---------- Seçilen Bölüm
Osmanlı İmparatorluğu’nun kuruluşundan iki asır önce Türkmenler’in Anadolu’ya ayak basmalarıyla, bu diyarlar Türk Toprağı olmuştu. Türk kavimlerinin ilki Oğuzlar, Müslüman olduktan sonra Türkmen adını alarak, batıya doğru aktılar ve bugün dünya üzerindeki Türkler’in son kalesi olan Anadolu’yu bin yıl önce Türk Vatanı haline getirdiler. Bugün sizleri Adıyamanlı Türkmen kızı Zahide Durmaz Akar ile tanıştırmak istiyorum.
Anneannesinin hatırasını yaşatmak için yola çıkan Zahide Durmaz Akar, Türkmen geleneğine özgü geleneksel kadın kıyafetleriyle giydirdiği Besi Bebek ile dünyayı dolaşıyor. Besi Bebek adını verdiği bebekle dünyaya Türkmen geleneklerini anlatan Zahide Durmaz Akar, Türkmen kadınların kutnu adı verilen ipekle dokunmuş kumaştan diktikleri geleneksel kıyafetlerin bugün artık yok olmaya yüz tuttuğunu fark etmiş ve liseden mezun olur olmaz bir araştırmaya koyulmuş. Yöre halkının sevinçlerini, üzüntülerini, zevklerini, yaşam tarzlarını yansıtan Geleneksel Türk El Sanatları’nın özgün örneklerinden biri Besi Bebek’i üretmeye başlamış. Besi Bebek, gücünü Anadolu’nun o eşsiz kültüründen alıyor. Bugün Adıyaman’ın marka değerlerinden biri olan Besi Bebek, Türkmen kültürünü temsil ediyor. Bizlere, Anadolu insanının hayallerine eşlik eden emek ve alın terinin ne kadar değerli olduğunu anlatıyor. Gelin hep birlikte, başarılı genç girişimci Zahide Durmaz Akar’ın hikayesini kendisinden dinleyelim:
Girişimci Zahide Durmaz Akar kimdir? Sizi biraz tanıyabilir miyiz?
--------------------
---------- Verilen Bilgiler
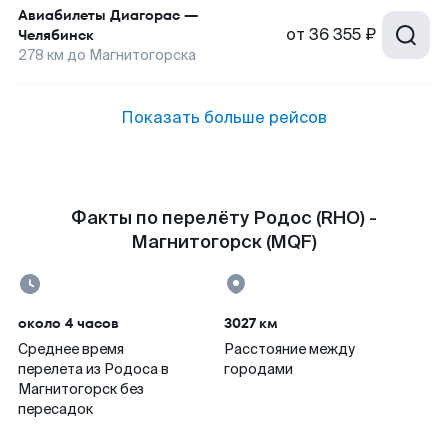
Авиабилеты
Диагорас
—
от
36 355 ₽
Челябинск
278
км до
Магнитогорска
Показать больше рейсов
Факты по перелёту Родос (RHO) -
Магнитогорск (MQF)
около 4 часов
3027 км
Среднее время
Расстояние между
перелета из Родоса в
городами
Магнитогорск без
пересадок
--------------------
## Görev Tanımı
Besi Bebek konulu metinden "Osmanlı İmparatorluğu’nun kuruluşundan" sözleriyle başlayıp "ile tanıştırmak istiyorum." sözlerine kadar süren kısmı hiçbir değişiklik yapmadan yazınız.

## Alıştırmanın Cevabı
Osmanlı İmparatorluğu’nun kuruluşundan iki asır önce Türkmenler’in Anadolu’ya ayak basmalarıyla, bu diyarlar Türk Toprağı olmuştu. Türk kavimlerinin ilki Oğuzlar, Müslüman olduktan sonra Türkmen adını alarak, batıya doğru aktılar ve bugün dünya üzerindeki Türkler’in son kalesi olan Anadolu’yu bin yıl önce Türk Vatanı haline getirdiler. Bugün sizleri Adıyamanlı Türkmen kızı Zahide Durmaz Akar ile tanıştırmak istiyorum.